The stories of the espantos are deeply connected with our relationship with nature in the Llanos of Apure. We know that when the carrao [bird] sings, it’s going to rain, and if the guacharaca [bird] sings, someone will die.

Carmelo Ramón Barrios: Chávez would often talk about the “espíritus de la sabana.” He mentioned the “Silbón” [a specter that chases people with a long pole], comparing it to imperialism. He also spoke of the “Patrullero” [patroller], an enormous caimán [crocodile]. Chávez himself ran into the Patrullero when he was posted in Elorza. The story goes as follows: one day at sunset, he stepped into a boat and suddenly he heard a huge racket… he was standing on top of the Patrullero!
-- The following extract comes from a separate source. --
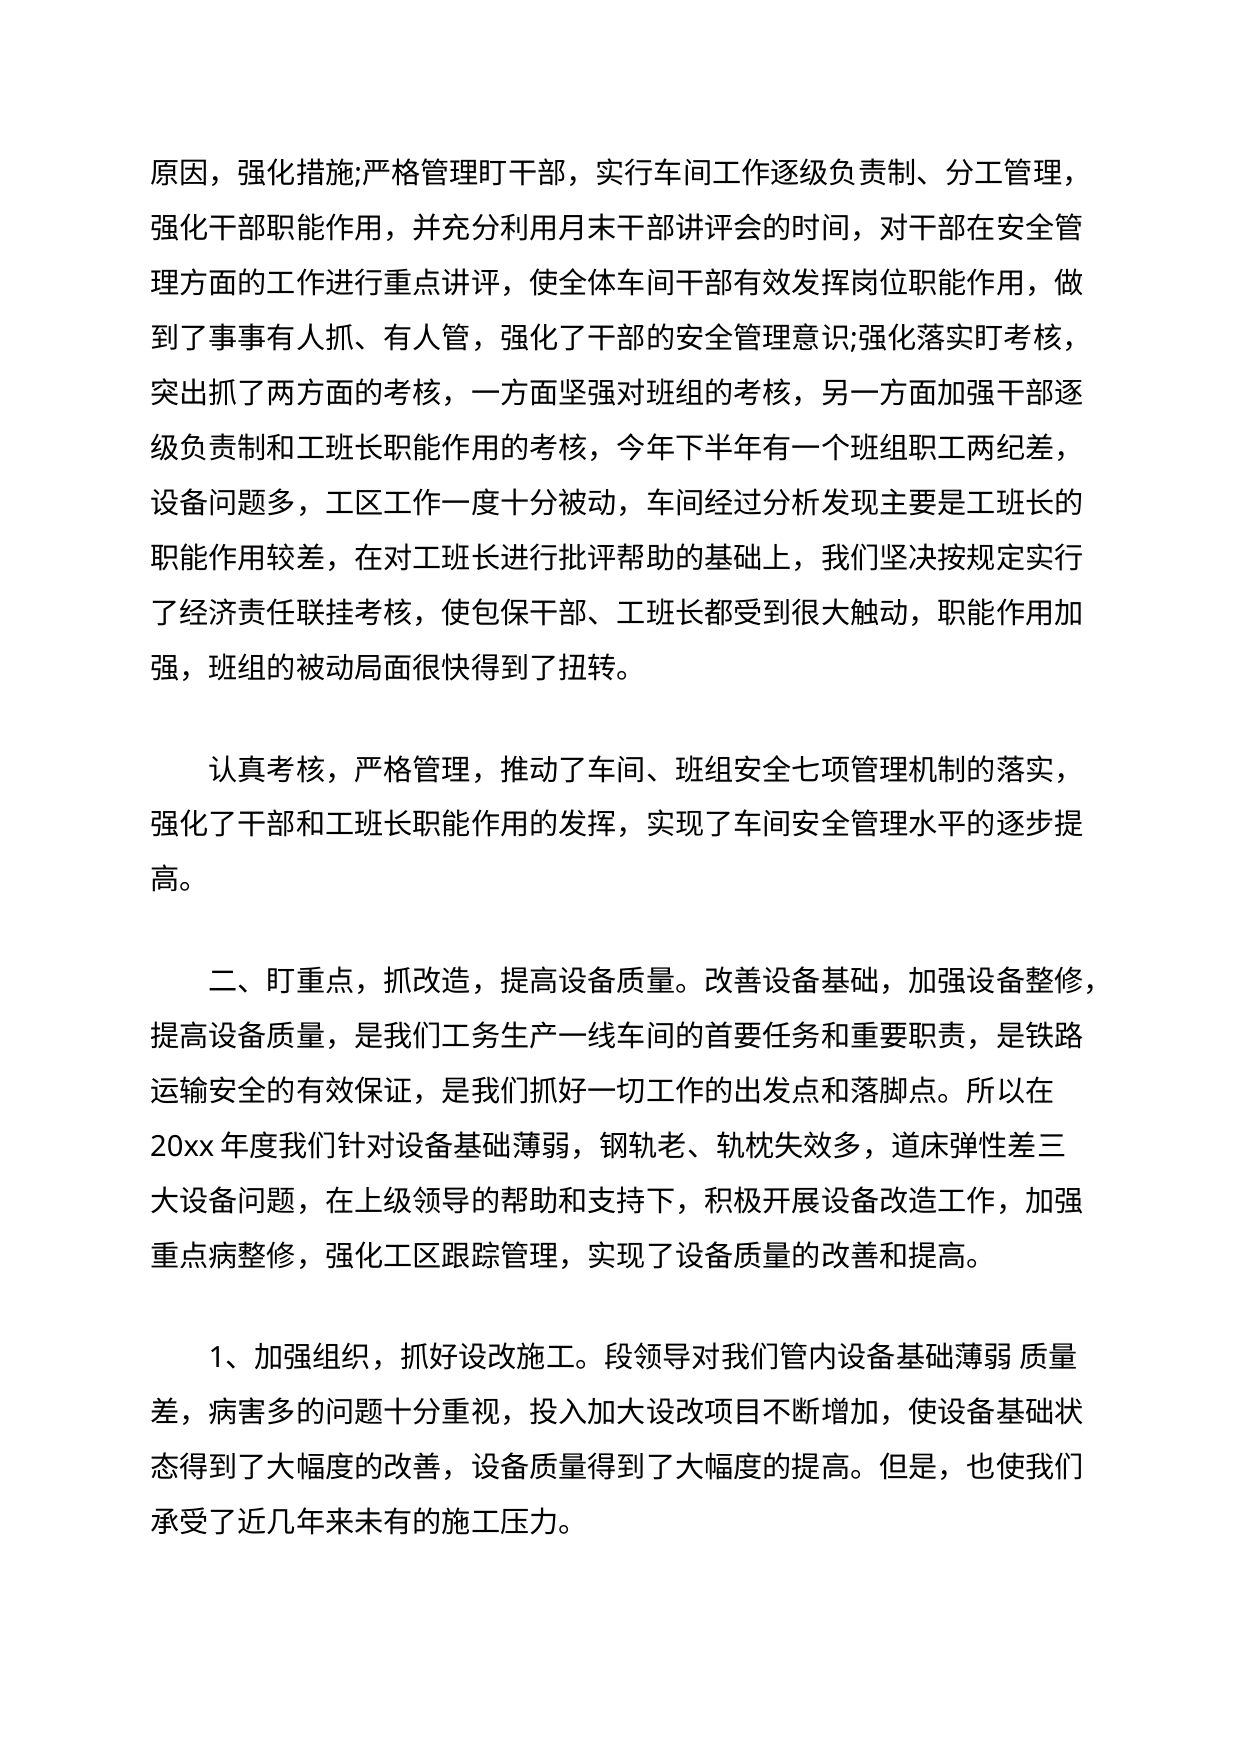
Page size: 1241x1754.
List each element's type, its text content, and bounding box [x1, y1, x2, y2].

text 1、加强组织，抓好设改施工。段领导对我们管内设备基础薄弱 质量差，病害多的问题十分重视，投入加大设改项目不断增加，使设备基础状态得到了大幅度的改善，设备质量得到了大幅度的提高。但是，也使我们承受了近几年来未有的施工压力。 [150, 1334, 1090, 1541]
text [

Then there’s “La Sayona.” She is particularly dangerous, seducing and harming men who have been partying too much. Nowadays, the espantos only appear around the marshes of the Capanaparo [not far from Elorza]. 
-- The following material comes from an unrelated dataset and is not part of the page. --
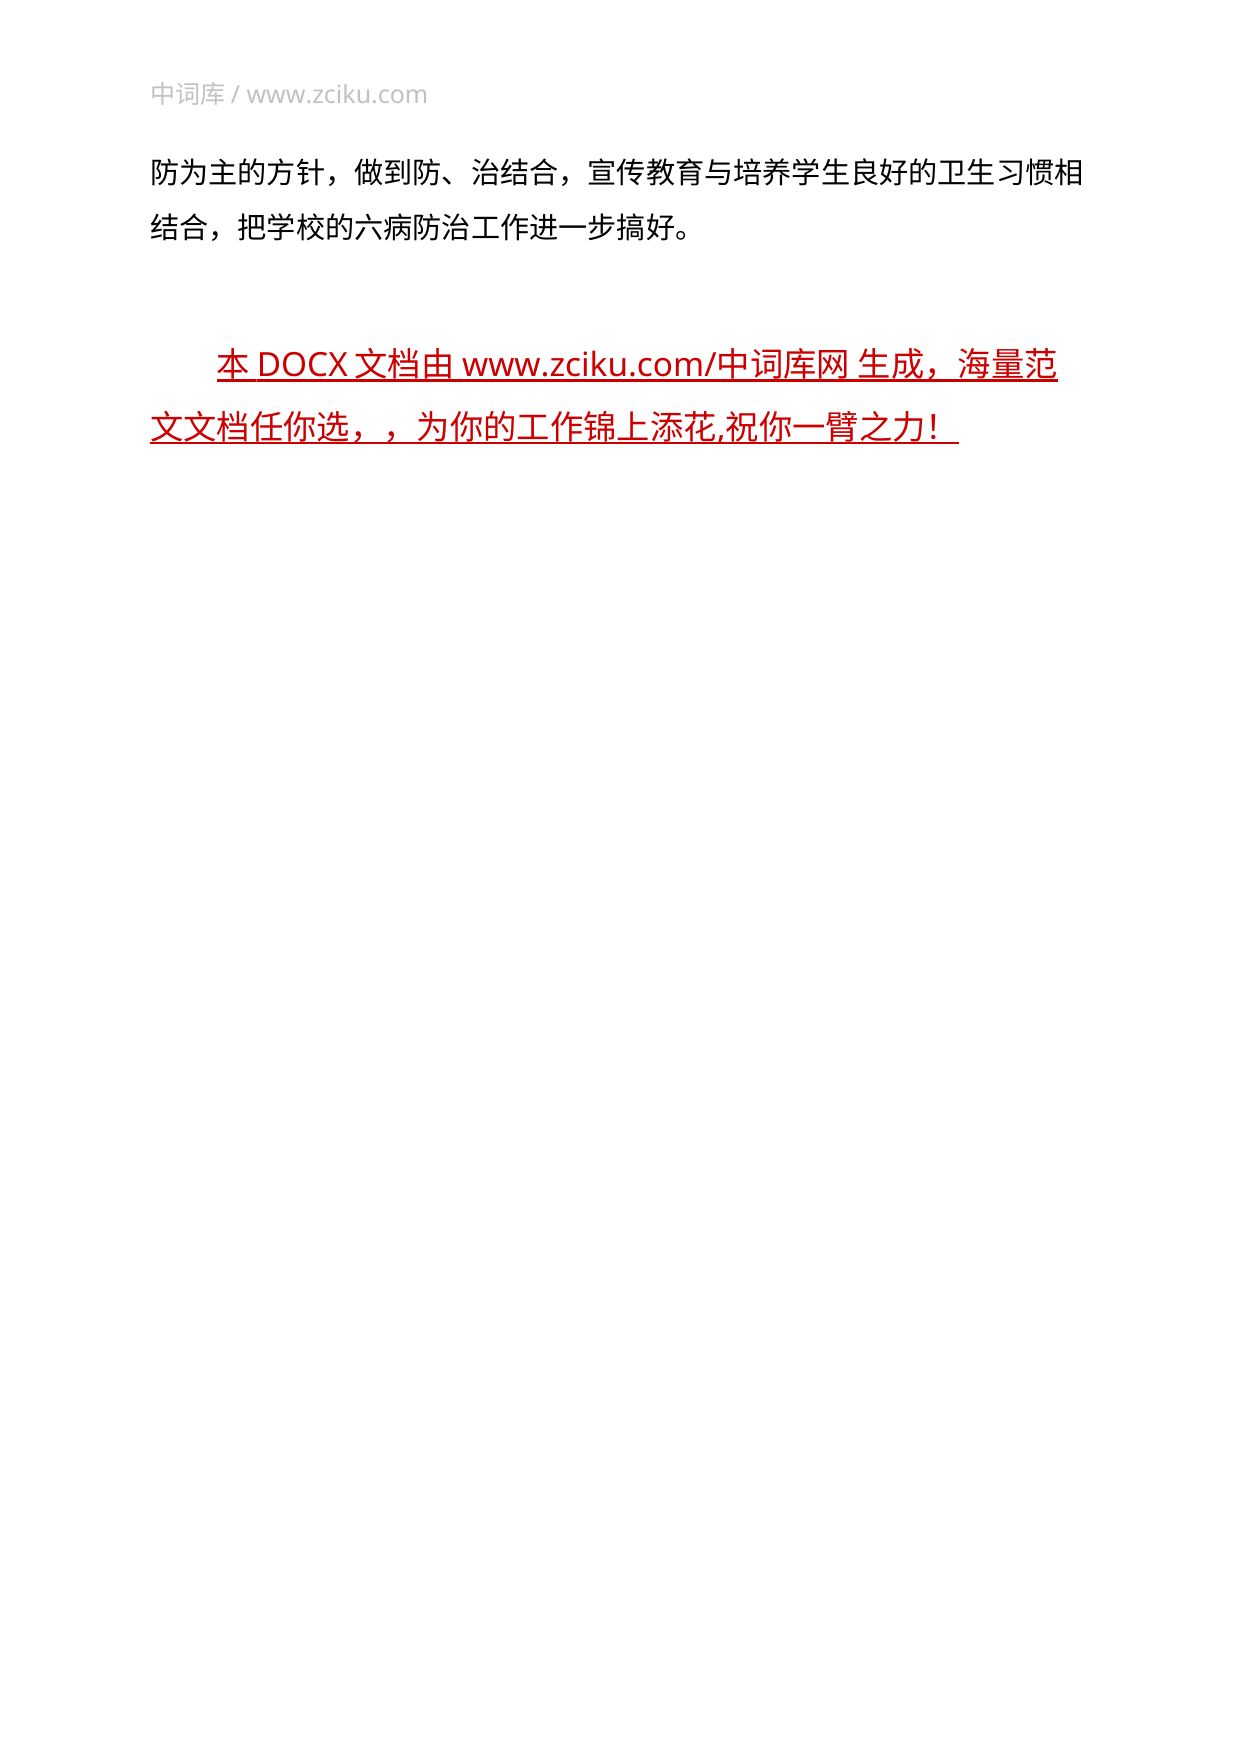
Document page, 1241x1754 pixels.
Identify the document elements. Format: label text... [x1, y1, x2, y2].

If you want to learn about the “espíritus de la sabana,” you can do so from Chávez, who often talked about them in his Aló Presidente broadcast. Also, our music often tells of encounters with espantos. 

Joropo is a rich musical tradition originating in the Llanos. (Rome Arrieche)


Edgard Esté: I was only a child when Chávez was deployed in Elorza, but I remember him vividly. Chávez always wanted a local musician called “Pataruco Esplumao” to play at festivities. I was a singer back then, often accompanying the ensemble. I remember that Chávez would join in and sing. He particularly liked “Poesía, copla y sabana” [Poetry, Couplets and, Plains], a melancholic song about the Llanos.

Juan Fernández: Chávez was the commander of the Escamoto, an army battalion with its headquarters in the outskirts of Elorza [1985-88]. I was only a child, so I never met him, but I know he was loved by the locals for his charisma, for congeniality, and his efforts to improve life in Elorza. He also loved our culture and he even sang some joropo. That, of course, brought him closer to the people. 

During his 2012 campaign, Chávez said he dreamed of returning to Elorza, lying in a chinchorro [hammock], and contemplating the vast plains at sunset. Then, on March 5, 2013, he passed away. That was a huge blow for me. However, though Chávez is no longer with us, his ideas continue to inspire us.

Chávez was a thinker for the future. When I talk with the commune’s youth, I always tell them: He was here [pointing the landscape] but he is still here [pointing at his heart]. 

Hugo Calzadilla: There are two periods in Chávez’s life: the man of flesh and bones who was born in Sabaneta [Barinas state]; then there was the visionary born in Elorza.

It was Gonzalo de Jesús, a revolutionary priest who came to Elorza from Spain in the 1950s, who accompanied Chávez through that transformation. Here Chávez learned about the injustices that the Indigenous peoples suffered and about the culture of the deep Llanos.

Chávez confided in Father Gonzalo about his plans for an insurrection he would eventually lead on February 4, 1992. Upon hearing about the plan, the priest told him: If it is for the wellbeing of the “patria” [homeland], then do it, but there should be as little bloodshed as possible. 

Yubranis Fernández: I am 14 years old, so I never saw Chávez, but to me, he is alive just like Che is alive [pointing to her t-shirt with an image of Che Guevara]. My father [Juan Fernández] passed along his love of Chávez to me.

We face many problems, from the blockade to the adecos [affliiates of the Acción Democrática right-wing party], from bureaucracy to the long dry summers, but I am convinced that the commune is the only path for the pueblo

That’s what I always tell my friends. While not all of them believe in the commune, the project is alive and kicking.